YOUR ASSIGNMENT = A complete answer lists every line of the entries below where the string "żalem" appears.

SUPPLIED RECORDS =
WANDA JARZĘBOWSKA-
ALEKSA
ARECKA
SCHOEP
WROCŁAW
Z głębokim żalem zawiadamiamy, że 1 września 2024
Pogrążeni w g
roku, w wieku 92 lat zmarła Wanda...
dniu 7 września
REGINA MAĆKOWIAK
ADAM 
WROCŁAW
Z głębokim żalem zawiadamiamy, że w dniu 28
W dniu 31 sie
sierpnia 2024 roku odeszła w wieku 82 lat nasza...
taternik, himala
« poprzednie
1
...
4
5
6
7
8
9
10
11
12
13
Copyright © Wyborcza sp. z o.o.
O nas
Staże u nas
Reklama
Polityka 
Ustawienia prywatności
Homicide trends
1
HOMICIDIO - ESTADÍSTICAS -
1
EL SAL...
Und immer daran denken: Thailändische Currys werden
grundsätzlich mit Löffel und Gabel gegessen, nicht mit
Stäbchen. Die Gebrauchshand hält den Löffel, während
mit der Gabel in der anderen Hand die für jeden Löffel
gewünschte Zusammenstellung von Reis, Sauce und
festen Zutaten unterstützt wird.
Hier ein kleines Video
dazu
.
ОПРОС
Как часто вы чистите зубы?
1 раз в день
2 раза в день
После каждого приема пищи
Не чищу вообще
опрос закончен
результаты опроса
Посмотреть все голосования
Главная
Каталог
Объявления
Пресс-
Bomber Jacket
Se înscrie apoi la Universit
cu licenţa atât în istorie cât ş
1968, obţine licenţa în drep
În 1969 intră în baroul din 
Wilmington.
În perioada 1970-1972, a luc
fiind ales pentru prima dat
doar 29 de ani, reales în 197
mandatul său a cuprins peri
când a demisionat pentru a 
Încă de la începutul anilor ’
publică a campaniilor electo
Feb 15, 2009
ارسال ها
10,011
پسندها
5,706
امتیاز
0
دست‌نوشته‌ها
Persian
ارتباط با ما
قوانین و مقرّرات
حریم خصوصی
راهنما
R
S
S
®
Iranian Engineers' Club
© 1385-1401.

WRITTEN SOLUTION =
Z głębokim żalem zawiadamiamy, że 1 września 2024
Z głębokim żalem zawiadamiamy, że w dniu 28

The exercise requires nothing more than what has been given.